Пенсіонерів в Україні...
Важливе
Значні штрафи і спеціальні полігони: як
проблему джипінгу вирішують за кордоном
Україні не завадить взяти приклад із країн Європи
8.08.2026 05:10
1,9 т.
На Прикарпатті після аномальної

■ **Aim of the task**:
Rewrite the lines from the records with "Важливе" swapped for "Головне" and everything else left as it is.

■ **Output of the task**:
Пенсіонерів в Україні...
Головне
Значні штрафи і спеціальні полігони: як
проблему джипінгу вирішують за кордоном
Україні не завадить взяти приклад із країн Європи
8.08.2026 05:10
1,9 т.
На Прикарпатті після аномальної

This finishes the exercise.